Hollywood Has Destroyed Another Natural Beauty: Renee Zellweger
It looks like Hollywood's pressure to conform to unnatural beauty standards have ruined the features of yet another gorgeous leading lady. Now we don't expect Renee Zellwegger at 45 to look the same as she did nearly two decades ago in her breakout role in "Jerry Maguire," but this week she showed up at ELLE's 21st Annual Women In Hollywoodlooking completely unrecognizable.
Zellwegger joins the ranks of Jennifer Grey and Lara Flynn Boyle, actresses who went under the knife and came out with a new face. Melanie Griffith and Meg Ryan have also been plumped and tightened past the point of recognition or the ability to make natural facial expressions.
It seems crazy that some of the most gorgeous people would want to mess with their trademark looks after they've made it big but such is life in Hollywood—particularly for romantic leads who have a short shelf life. For comparison: it's been four years since Zellwegger made a film, but her 52-year-old "Jerry Maguire" co-star Tom Cruise is still kicking. John Cusack nailed it when he recently described Hollywood's youth obsession, "I have actress friends who are being put out to pasture at 29. They just want to open up another can of hot 22. It’s becoming almost like kiddie porn. It’s fucking weird."

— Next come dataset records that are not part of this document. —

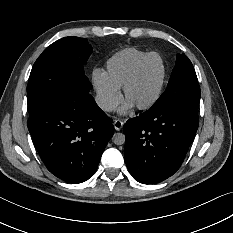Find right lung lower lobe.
Here are the masks:
<instances>
[{"instance_id": "98d812e1", "label": "right lung lower lobe", "mask_w": 233, "mask_h": 233, "mask_svg": "<svg viewBox=\"0 0 233 233\" xmlns=\"http://www.w3.org/2000/svg\"><path fill=\"white\" fill-rule=\"evenodd\" d=\"M27 126L47 169L81 183L97 169L114 126L89 91L73 88L50 107L30 115Z\"/></svg>"}]
</instances>
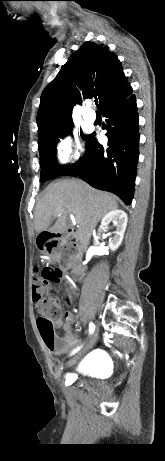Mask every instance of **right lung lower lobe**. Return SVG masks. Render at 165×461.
Here are the masks:
<instances>
[{
	"mask_svg": "<svg viewBox=\"0 0 165 461\" xmlns=\"http://www.w3.org/2000/svg\"><path fill=\"white\" fill-rule=\"evenodd\" d=\"M106 117L108 147L100 145L95 133L88 136L83 159L65 167L58 176H79L94 188L116 194L130 205L134 194L139 157V132L136 98L126 99L102 111Z\"/></svg>",
	"mask_w": 165,
	"mask_h": 461,
	"instance_id": "98d812e1",
	"label": "right lung lower lobe"
}]
</instances>
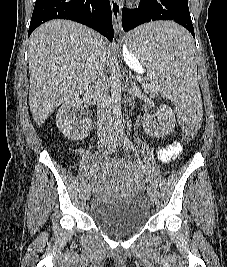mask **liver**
<instances>
[{
    "label": "liver",
    "instance_id": "1",
    "mask_svg": "<svg viewBox=\"0 0 227 267\" xmlns=\"http://www.w3.org/2000/svg\"><path fill=\"white\" fill-rule=\"evenodd\" d=\"M96 45L107 41L93 30L68 20H52L38 27L29 40V105L42 125L63 102L87 90Z\"/></svg>",
    "mask_w": 227,
    "mask_h": 267
}]
</instances>
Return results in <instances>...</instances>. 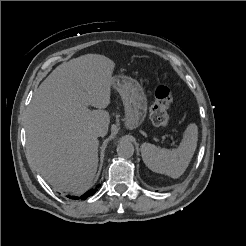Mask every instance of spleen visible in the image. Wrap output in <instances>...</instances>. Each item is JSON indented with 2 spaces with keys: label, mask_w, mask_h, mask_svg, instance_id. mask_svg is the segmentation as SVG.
I'll return each instance as SVG.
<instances>
[{
  "label": "spleen",
  "mask_w": 246,
  "mask_h": 246,
  "mask_svg": "<svg viewBox=\"0 0 246 246\" xmlns=\"http://www.w3.org/2000/svg\"><path fill=\"white\" fill-rule=\"evenodd\" d=\"M198 141V127L189 124L177 149H164L150 143L141 145L142 159L153 172L165 174L171 178L180 177L187 169Z\"/></svg>",
  "instance_id": "1"
}]
</instances>
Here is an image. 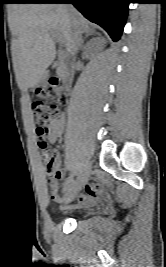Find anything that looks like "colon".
Wrapping results in <instances>:
<instances>
[{
    "mask_svg": "<svg viewBox=\"0 0 166 267\" xmlns=\"http://www.w3.org/2000/svg\"><path fill=\"white\" fill-rule=\"evenodd\" d=\"M67 102L64 85L58 78L51 79L36 91L31 107L37 123V136L42 158L46 161L44 172L48 178L57 174L53 164V152L46 142L50 125L62 117L59 105Z\"/></svg>",
    "mask_w": 166,
    "mask_h": 267,
    "instance_id": "obj_1",
    "label": "colon"
}]
</instances>
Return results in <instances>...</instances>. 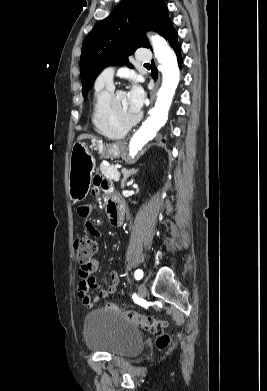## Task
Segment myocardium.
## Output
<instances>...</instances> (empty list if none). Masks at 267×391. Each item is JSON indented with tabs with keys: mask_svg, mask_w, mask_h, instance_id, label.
Listing matches in <instances>:
<instances>
[{
	"mask_svg": "<svg viewBox=\"0 0 267 391\" xmlns=\"http://www.w3.org/2000/svg\"><path fill=\"white\" fill-rule=\"evenodd\" d=\"M125 92L123 90H116L112 92L107 100V112L110 117V119L119 127L124 128V129H129L136 125L140 119H141V114H137V116L129 121H123L121 120L118 115L115 112L114 108V101L115 98L121 94H124Z\"/></svg>",
	"mask_w": 267,
	"mask_h": 391,
	"instance_id": "myocardium-1",
	"label": "myocardium"
}]
</instances>
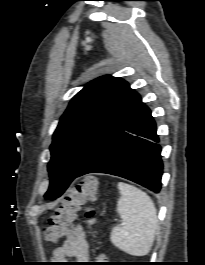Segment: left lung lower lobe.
<instances>
[{
    "mask_svg": "<svg viewBox=\"0 0 205 265\" xmlns=\"http://www.w3.org/2000/svg\"><path fill=\"white\" fill-rule=\"evenodd\" d=\"M156 125L150 109L140 103L117 131L76 175L107 173L138 183L158 193L163 164Z\"/></svg>",
    "mask_w": 205,
    "mask_h": 265,
    "instance_id": "0a47b994",
    "label": "left lung lower lobe"
}]
</instances>
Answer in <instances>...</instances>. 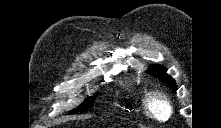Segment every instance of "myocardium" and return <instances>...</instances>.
Masks as SVG:
<instances>
[{"label": "myocardium", "instance_id": "obj_1", "mask_svg": "<svg viewBox=\"0 0 221 128\" xmlns=\"http://www.w3.org/2000/svg\"><path fill=\"white\" fill-rule=\"evenodd\" d=\"M144 106L146 113L159 121L168 120L173 113V107L169 98L160 91L149 93L145 98Z\"/></svg>", "mask_w": 221, "mask_h": 128}]
</instances>
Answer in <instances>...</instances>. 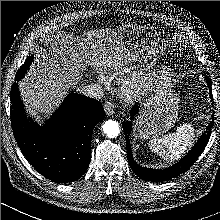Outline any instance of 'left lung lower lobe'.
Here are the masks:
<instances>
[{
    "mask_svg": "<svg viewBox=\"0 0 220 220\" xmlns=\"http://www.w3.org/2000/svg\"><path fill=\"white\" fill-rule=\"evenodd\" d=\"M205 80L208 84L209 90H210V98L213 100V95L211 91V80L209 77H205ZM140 107H133L130 111V119L131 121L123 122V130L126 137V148H127V156L129 164L137 176H139L141 179L146 181H152V182H162L169 179H172L184 172H186L190 167L195 163V161L198 159V157L201 155L203 150L205 149L213 127V116L212 121L209 123V126L207 127L206 131L202 134L198 142L194 145L192 150L178 163H176L171 168L163 169V170H153V169H147L144 167L139 166L133 159L130 143L128 141L130 132L132 130V121L134 120L135 116L138 114ZM214 115V114H213Z\"/></svg>",
    "mask_w": 220,
    "mask_h": 220,
    "instance_id": "obj_1",
    "label": "left lung lower lobe"
}]
</instances>
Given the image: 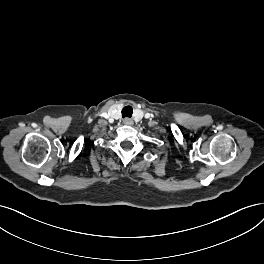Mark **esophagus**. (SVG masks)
Returning a JSON list of instances; mask_svg holds the SVG:
<instances>
[{
    "mask_svg": "<svg viewBox=\"0 0 264 264\" xmlns=\"http://www.w3.org/2000/svg\"><path fill=\"white\" fill-rule=\"evenodd\" d=\"M124 124L125 125H132L133 124V121L130 118H125L124 119Z\"/></svg>",
    "mask_w": 264,
    "mask_h": 264,
    "instance_id": "1",
    "label": "esophagus"
}]
</instances>
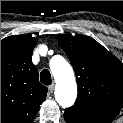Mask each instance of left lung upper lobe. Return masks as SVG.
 Returning <instances> with one entry per match:
<instances>
[{
  "instance_id": "5c2ea615",
  "label": "left lung upper lobe",
  "mask_w": 123,
  "mask_h": 123,
  "mask_svg": "<svg viewBox=\"0 0 123 123\" xmlns=\"http://www.w3.org/2000/svg\"><path fill=\"white\" fill-rule=\"evenodd\" d=\"M58 42L75 70L74 106L114 119L123 105L122 62L88 36L59 34Z\"/></svg>"
}]
</instances>
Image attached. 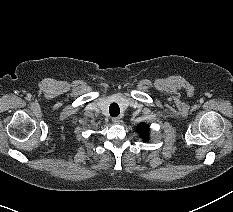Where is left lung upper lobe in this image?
Listing matches in <instances>:
<instances>
[{"label":"left lung upper lobe","mask_w":233,"mask_h":212,"mask_svg":"<svg viewBox=\"0 0 233 212\" xmlns=\"http://www.w3.org/2000/svg\"><path fill=\"white\" fill-rule=\"evenodd\" d=\"M137 132L140 133V137H143L144 140H147V135L149 132V128L146 124H140L137 126Z\"/></svg>","instance_id":"left-lung-upper-lobe-1"}]
</instances>
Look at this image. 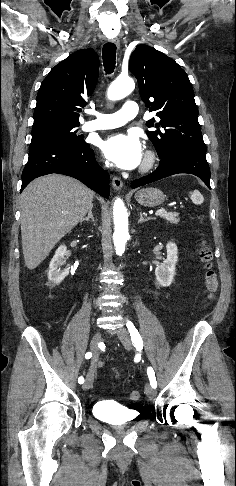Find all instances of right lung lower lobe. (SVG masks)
<instances>
[{
  "label": "right lung lower lobe",
  "instance_id": "right-lung-lower-lobe-1",
  "mask_svg": "<svg viewBox=\"0 0 236 486\" xmlns=\"http://www.w3.org/2000/svg\"><path fill=\"white\" fill-rule=\"evenodd\" d=\"M59 173L74 177L103 197H109V174L102 169L90 145L69 146L52 142L30 144L22 172V190L35 178Z\"/></svg>",
  "mask_w": 236,
  "mask_h": 486
}]
</instances>
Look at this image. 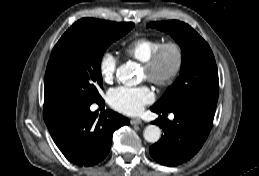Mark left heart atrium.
<instances>
[{
	"instance_id": "obj_1",
	"label": "left heart atrium",
	"mask_w": 259,
	"mask_h": 176,
	"mask_svg": "<svg viewBox=\"0 0 259 176\" xmlns=\"http://www.w3.org/2000/svg\"><path fill=\"white\" fill-rule=\"evenodd\" d=\"M154 100L152 90L146 86L127 87L119 86L108 93L110 106L118 112L126 115H137L144 107Z\"/></svg>"
}]
</instances>
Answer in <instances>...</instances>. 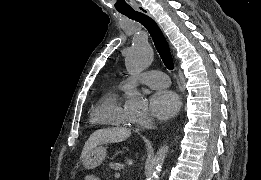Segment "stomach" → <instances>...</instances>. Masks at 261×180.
Instances as JSON below:
<instances>
[{
	"mask_svg": "<svg viewBox=\"0 0 261 180\" xmlns=\"http://www.w3.org/2000/svg\"><path fill=\"white\" fill-rule=\"evenodd\" d=\"M106 155L107 153L105 147L96 146L83 158V165L86 169H94L105 160Z\"/></svg>",
	"mask_w": 261,
	"mask_h": 180,
	"instance_id": "1",
	"label": "stomach"
}]
</instances>
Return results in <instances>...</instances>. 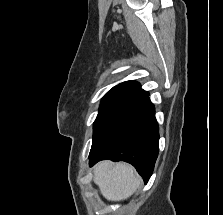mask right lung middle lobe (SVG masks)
<instances>
[{"mask_svg": "<svg viewBox=\"0 0 223 215\" xmlns=\"http://www.w3.org/2000/svg\"><path fill=\"white\" fill-rule=\"evenodd\" d=\"M146 97L126 92L106 94L101 101L98 115L93 124V152L113 128Z\"/></svg>", "mask_w": 223, "mask_h": 215, "instance_id": "1", "label": "right lung middle lobe"}]
</instances>
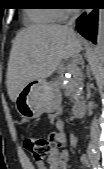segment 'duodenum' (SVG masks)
Masks as SVG:
<instances>
[{"mask_svg": "<svg viewBox=\"0 0 104 169\" xmlns=\"http://www.w3.org/2000/svg\"><path fill=\"white\" fill-rule=\"evenodd\" d=\"M85 111V107L84 104L82 102H77L74 106H73V114L75 116L76 119H80Z\"/></svg>", "mask_w": 104, "mask_h": 169, "instance_id": "obj_1", "label": "duodenum"}]
</instances>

And it never ends. At the Oscars this spring, Kim Novak was roundly mocked for showing up at 81 with a face that had clearly been transformed by cosmetic surgery. Amanda Hess at Slate wrote then that it's hypocritical to call out actresses for being obsessed with their looks as they age:
When Novak entered the industry in the 1950s, studio executives made her cap her teeth, bleach her hair, shrink her body with a strict diet and exercise regime, and perpetually paint her face with the help of a personal makeup artist. I wonder where she got the idea that she mattered for her looks?
It seems cruel to mock an actress when it's absolutely the industry standard to do everything to fight the natural process of aging—when the trick is supposed to be not letting it show.